Closed rdatasculptor closed 4 years ago
I think you can. Haven't done this myself but I think you can summate/subtract the different embeddings of the different words in order to achieve what you are looking for.
Thanks! I will give it a try somehow. Any chance of adding this as a feature to the predict function? Something like predict(model, text, exclude_docs=text, k=3)
Maybe I'm misunderstanding the question. Predict already has argument basedoc which allows a similar thing to limit the prediction to that set of docs you provide in basedoc only (maybe not in the trainmode setting however that you refer to)
I was aware of basedoc. I am just looking for a possibility to find similar documents while taking into account some dissimilar basedocs. I am sorry my question was not clear.

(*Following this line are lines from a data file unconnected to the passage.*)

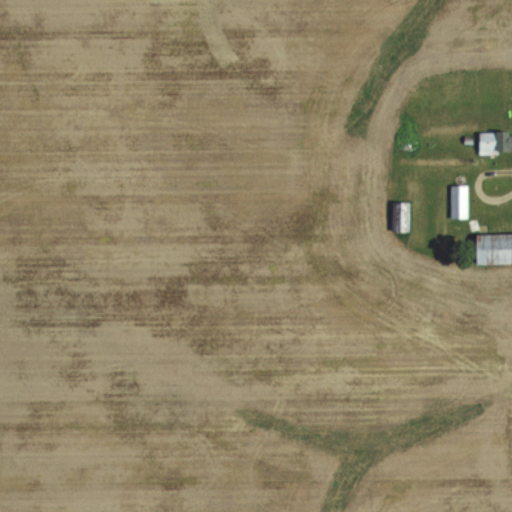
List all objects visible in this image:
building: (495, 141)
road: (476, 185)
building: (459, 201)
building: (401, 216)
building: (494, 248)
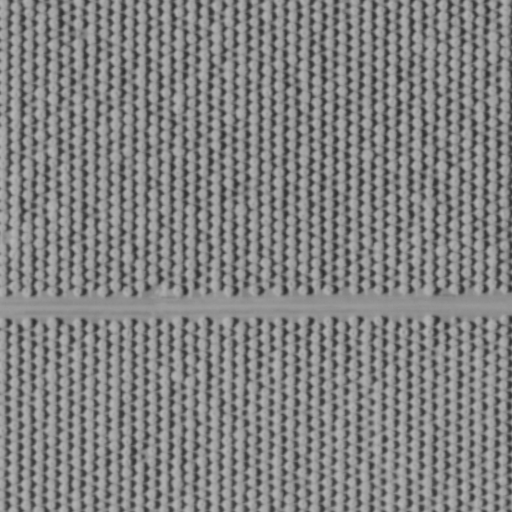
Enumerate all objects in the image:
road: (256, 299)
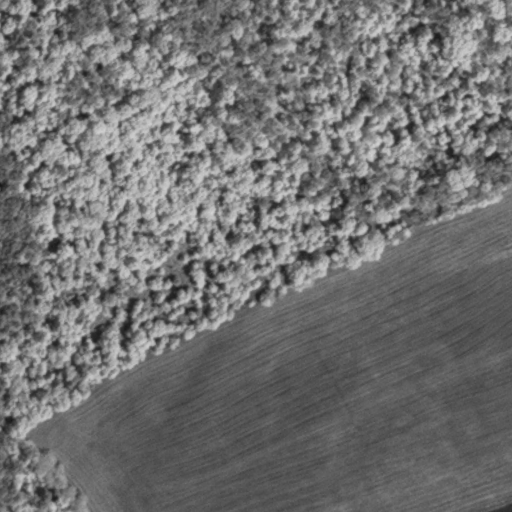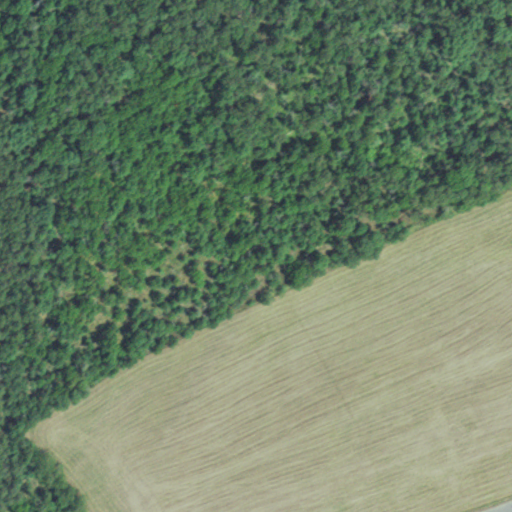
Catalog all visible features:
road: (496, 506)
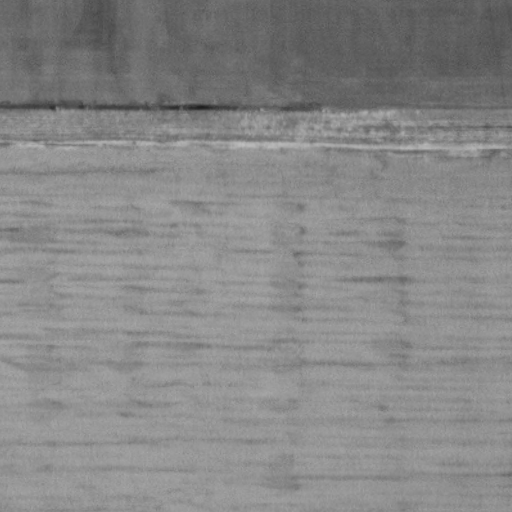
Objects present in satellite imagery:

why not just filter these out from basedoc by finding similarity from the text in basedoc and other docs which you do not want in
I will figure some things out. Thanks!
In addition to the question I asked above I want to give an example from word2vec tutorials. What I meant to say was, is it possible to do something like France + Berlin - Germany = Paris on a sentence or article level with Ruimtehol?
Yes.
Ruimtehol works like a charm. I use it to find similar articles based on words or sentences as input in the predict function.
I was wondering, could it be possible, or made possible, to not only find similarity, but also find similarity by taking into account the dissimilarity of certain words? E.g. find articles that are close to word together with a large distance to word2?